This is a HVAC issue. There is too much negative pressure inside the plant subject plant area. Typically a negative pressure is developed purposely inside areas where you want the air to flow in rather than flow out of. For instance in rooms or areas with chemicals (such as laboratories) you do not want positive pressure in those spaces that will push the air and chemicals out of the cracks of doors to hallways, etc, that have people in adjacent offices. Therefore the hazardous areas are always maintained at negative pressure relative to other adjacent areas.
That being said the typical negative pressure is only on the order of 0.1 inches of water gauge. To develop a force of 100 pounds on a door of say 3 ft wide x 7 ft tall you would need a negative pressure inside the room of about 1 inches water gauge. If you really have 1 inches water gage negative pressure this is a poor design and I believe against building codes.
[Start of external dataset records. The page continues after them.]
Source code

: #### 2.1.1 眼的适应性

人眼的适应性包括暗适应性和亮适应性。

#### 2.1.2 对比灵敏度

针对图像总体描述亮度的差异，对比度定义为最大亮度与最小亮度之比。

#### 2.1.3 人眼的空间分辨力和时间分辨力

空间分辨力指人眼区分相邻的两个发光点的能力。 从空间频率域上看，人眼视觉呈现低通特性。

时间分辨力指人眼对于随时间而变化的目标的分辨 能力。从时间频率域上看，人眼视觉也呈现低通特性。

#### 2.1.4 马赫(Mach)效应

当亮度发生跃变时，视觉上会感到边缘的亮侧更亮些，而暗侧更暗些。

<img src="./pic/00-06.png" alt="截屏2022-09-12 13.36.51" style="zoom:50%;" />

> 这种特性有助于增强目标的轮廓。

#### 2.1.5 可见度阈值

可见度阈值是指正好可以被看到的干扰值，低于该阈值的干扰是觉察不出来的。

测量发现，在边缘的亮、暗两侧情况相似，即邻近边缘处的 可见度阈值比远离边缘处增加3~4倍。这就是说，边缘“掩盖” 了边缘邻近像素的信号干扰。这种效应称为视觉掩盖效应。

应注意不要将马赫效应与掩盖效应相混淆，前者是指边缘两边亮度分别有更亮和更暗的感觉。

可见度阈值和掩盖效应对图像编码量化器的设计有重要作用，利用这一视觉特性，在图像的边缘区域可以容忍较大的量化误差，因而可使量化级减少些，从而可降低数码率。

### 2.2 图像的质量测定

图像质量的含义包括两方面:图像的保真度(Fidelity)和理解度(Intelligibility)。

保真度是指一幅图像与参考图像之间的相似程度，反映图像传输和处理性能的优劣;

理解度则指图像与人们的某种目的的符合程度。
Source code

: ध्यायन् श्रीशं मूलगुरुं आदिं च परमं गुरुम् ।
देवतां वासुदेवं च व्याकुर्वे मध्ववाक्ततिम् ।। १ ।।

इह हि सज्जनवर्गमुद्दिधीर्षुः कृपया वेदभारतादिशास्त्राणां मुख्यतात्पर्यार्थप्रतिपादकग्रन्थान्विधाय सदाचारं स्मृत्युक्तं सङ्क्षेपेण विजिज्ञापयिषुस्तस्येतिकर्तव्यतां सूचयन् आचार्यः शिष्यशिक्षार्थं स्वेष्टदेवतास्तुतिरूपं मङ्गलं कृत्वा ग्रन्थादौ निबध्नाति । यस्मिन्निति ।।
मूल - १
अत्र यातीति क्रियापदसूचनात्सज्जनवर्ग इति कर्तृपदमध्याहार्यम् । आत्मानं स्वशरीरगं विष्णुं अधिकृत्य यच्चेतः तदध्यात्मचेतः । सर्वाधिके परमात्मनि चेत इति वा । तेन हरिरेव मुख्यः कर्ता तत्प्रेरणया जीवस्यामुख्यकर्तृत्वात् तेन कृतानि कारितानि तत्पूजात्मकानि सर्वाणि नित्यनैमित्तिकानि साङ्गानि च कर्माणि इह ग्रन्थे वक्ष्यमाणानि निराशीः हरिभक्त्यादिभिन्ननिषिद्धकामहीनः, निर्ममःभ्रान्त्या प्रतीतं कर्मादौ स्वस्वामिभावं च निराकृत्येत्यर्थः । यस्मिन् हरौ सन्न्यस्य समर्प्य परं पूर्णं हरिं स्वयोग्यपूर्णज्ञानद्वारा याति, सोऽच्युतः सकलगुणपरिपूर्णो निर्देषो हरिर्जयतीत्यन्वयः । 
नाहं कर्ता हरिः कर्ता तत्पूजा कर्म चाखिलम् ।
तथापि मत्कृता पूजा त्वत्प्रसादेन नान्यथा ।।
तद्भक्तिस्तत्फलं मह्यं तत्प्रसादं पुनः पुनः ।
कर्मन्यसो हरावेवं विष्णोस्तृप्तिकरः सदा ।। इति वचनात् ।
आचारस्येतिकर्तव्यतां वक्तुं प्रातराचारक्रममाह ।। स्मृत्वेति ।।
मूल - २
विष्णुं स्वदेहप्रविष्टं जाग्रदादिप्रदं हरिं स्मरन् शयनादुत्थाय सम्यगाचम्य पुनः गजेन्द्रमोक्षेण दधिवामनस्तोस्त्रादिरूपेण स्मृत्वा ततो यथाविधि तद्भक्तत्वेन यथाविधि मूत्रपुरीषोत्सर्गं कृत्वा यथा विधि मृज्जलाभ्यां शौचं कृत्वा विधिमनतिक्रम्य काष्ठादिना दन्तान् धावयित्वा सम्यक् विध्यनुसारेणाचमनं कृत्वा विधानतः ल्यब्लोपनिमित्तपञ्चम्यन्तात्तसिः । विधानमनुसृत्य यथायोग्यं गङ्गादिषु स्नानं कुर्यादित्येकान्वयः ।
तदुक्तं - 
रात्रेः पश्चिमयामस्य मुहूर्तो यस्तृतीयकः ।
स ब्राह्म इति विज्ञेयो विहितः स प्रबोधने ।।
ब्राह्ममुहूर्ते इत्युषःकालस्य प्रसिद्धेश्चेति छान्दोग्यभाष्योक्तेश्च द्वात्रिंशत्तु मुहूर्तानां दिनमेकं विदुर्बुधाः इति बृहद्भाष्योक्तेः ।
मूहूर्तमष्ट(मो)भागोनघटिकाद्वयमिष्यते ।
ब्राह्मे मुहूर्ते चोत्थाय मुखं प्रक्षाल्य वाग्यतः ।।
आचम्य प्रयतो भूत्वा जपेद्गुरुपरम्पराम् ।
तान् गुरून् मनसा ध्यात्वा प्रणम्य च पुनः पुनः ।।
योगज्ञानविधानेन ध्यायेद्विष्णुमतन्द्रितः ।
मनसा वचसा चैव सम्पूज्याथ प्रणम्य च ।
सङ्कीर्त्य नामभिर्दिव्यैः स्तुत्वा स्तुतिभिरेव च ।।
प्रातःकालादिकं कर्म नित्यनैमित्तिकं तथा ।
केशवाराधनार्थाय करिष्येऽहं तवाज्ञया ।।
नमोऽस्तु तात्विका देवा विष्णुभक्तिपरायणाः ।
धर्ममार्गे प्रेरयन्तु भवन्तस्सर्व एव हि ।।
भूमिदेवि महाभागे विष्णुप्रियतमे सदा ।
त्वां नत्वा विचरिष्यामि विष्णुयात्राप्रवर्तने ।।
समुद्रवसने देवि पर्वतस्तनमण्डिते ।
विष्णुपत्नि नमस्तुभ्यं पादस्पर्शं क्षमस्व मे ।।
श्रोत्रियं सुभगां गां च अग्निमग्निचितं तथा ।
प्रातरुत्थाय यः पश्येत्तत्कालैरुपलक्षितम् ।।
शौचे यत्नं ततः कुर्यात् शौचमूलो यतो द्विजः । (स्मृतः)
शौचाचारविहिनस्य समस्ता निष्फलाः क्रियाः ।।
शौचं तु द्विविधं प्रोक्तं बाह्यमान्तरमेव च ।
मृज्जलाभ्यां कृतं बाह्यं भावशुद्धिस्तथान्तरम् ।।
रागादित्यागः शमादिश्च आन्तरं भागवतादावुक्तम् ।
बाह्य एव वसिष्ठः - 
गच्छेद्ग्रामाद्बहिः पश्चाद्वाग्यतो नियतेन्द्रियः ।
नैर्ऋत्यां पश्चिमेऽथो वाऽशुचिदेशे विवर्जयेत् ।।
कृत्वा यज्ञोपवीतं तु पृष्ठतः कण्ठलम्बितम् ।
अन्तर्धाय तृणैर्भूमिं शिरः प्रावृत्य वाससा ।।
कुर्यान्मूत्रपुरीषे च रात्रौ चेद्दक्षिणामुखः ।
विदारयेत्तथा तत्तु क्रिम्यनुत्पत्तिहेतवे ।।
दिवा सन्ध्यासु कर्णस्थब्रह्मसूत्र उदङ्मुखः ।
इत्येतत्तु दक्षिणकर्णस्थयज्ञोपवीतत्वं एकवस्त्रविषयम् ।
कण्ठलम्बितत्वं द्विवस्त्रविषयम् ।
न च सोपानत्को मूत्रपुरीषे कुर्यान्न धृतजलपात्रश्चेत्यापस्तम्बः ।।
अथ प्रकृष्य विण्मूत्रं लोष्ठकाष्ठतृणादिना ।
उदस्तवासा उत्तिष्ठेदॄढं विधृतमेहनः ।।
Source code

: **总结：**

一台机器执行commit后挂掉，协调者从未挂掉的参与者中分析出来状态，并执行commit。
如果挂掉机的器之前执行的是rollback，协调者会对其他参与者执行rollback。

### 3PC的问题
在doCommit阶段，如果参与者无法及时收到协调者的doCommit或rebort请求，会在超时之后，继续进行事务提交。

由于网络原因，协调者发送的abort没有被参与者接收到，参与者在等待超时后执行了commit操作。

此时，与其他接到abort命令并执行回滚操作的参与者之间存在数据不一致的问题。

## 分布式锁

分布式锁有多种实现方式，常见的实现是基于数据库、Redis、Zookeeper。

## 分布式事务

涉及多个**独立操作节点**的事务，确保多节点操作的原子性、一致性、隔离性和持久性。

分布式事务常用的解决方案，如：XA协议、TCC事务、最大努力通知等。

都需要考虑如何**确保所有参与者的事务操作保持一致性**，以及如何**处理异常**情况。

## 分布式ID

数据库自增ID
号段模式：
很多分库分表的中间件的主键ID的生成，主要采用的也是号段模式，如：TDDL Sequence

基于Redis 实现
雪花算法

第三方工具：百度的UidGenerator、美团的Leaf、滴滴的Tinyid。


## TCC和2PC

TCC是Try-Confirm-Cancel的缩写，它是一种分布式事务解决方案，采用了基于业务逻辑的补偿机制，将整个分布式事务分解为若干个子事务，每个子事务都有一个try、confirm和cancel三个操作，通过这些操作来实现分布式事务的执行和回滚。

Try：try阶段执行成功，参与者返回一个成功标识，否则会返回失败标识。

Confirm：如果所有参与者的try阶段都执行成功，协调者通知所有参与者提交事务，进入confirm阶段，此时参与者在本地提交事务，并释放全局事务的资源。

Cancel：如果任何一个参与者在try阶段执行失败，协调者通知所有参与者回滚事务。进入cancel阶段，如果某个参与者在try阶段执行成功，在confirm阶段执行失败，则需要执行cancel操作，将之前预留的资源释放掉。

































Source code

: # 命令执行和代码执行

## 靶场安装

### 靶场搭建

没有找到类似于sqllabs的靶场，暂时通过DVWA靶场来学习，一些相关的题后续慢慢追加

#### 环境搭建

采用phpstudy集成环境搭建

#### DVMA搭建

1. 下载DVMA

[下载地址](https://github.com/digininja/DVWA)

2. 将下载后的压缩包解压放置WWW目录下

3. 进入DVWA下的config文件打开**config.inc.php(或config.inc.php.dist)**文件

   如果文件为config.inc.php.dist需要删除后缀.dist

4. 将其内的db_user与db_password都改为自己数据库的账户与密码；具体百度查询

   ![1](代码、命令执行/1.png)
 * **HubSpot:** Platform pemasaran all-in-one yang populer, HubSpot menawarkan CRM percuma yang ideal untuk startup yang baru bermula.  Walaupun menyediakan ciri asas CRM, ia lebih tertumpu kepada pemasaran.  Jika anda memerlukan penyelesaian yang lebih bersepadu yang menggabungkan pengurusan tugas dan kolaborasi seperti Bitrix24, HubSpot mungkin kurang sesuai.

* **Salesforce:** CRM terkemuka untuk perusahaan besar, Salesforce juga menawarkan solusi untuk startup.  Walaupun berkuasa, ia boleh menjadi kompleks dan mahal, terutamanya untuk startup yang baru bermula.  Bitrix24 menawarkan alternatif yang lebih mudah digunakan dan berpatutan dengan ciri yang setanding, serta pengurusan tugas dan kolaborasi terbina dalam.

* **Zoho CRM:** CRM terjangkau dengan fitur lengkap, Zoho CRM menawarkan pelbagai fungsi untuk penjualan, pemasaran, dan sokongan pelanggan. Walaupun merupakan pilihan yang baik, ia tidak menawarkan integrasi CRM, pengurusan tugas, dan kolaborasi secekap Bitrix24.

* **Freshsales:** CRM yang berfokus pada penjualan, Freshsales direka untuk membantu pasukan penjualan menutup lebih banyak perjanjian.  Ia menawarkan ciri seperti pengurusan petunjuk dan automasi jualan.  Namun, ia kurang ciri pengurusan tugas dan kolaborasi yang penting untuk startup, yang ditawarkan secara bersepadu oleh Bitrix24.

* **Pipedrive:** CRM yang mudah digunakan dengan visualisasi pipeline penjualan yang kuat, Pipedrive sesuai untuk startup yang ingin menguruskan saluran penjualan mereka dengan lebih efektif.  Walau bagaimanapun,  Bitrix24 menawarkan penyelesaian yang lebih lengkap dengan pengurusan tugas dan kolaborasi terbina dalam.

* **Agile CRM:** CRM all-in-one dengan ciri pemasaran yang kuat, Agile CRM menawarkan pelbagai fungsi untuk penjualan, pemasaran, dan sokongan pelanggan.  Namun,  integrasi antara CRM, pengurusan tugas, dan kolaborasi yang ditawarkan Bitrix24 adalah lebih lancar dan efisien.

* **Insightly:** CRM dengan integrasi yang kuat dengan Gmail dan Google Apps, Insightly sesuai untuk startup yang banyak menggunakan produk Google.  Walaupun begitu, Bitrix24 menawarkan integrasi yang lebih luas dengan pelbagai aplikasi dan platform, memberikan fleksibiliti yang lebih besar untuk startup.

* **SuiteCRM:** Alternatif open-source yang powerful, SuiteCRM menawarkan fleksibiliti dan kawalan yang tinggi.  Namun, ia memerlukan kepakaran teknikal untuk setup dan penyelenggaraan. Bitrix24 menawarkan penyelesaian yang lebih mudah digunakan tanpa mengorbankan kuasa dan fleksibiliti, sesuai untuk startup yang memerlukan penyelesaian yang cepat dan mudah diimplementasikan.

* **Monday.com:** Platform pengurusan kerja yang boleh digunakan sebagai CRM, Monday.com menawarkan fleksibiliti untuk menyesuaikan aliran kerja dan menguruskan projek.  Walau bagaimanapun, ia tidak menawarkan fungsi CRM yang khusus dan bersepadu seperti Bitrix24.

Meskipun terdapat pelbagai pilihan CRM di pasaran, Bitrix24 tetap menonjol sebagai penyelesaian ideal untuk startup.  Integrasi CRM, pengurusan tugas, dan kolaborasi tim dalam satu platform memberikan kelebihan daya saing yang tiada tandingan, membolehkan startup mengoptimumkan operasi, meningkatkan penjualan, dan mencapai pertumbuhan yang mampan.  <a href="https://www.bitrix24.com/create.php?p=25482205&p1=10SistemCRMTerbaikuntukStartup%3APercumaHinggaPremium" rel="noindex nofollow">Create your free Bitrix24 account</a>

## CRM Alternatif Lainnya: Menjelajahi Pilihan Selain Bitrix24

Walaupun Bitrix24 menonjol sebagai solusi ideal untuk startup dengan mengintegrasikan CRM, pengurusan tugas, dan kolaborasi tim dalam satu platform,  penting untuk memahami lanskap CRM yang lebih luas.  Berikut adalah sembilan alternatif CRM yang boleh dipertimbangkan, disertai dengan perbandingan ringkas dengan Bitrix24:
In order to create negative pressure your building must be exhausting more air than is being supplied by ventilation through supply fans or through ventilation air from HVAC units. The exhaust fans will keep sucking air out of a room based on their exhaust flowrate. If not enough makeup air is supplied through the supply fans or HVAC unit to balance the exhaust flowrate, the extra exhaust air comes through cracks in the doors and window. In fact this is how a system is designed to have flow from adjacent spaces into the hazardous space and not the other way around. The exhaust air fans are purposely designed to have more flow than the makeup air to the room from supply fans or ventilation air from HVAC unit so the difference must flow though cracks in doors. However the design difference between supply air and exhaust air is maintains such that the room will maintain a negative pressure of only about 0.1 inches wg not 1 inches wg.
In your case there is not enough cracks in the room to let enough air into the room to balance the flow of the exhaust fans unless the pressure is reduced in the room to a very low value (1 inches wg). Therefore you need to install a louver in the wall to allow more air into the room, or increase the ventilation air into the room from the HVAC unit or makeup air fans, but not too much so you still maintain a negative static pressure of about 0.1 inches wg but not 1 inches water gage.
You need someone to do an evaluation of your HVAC, ventilation and exhaust system air flows to determine the required fix. For a HVAC engineer this is a very minor task. You should not correct the problem by trying to make the door easier to open with some type of lever. If someone gets hurt opening the door your company can be sued as the internal pressure in the room is against Codes.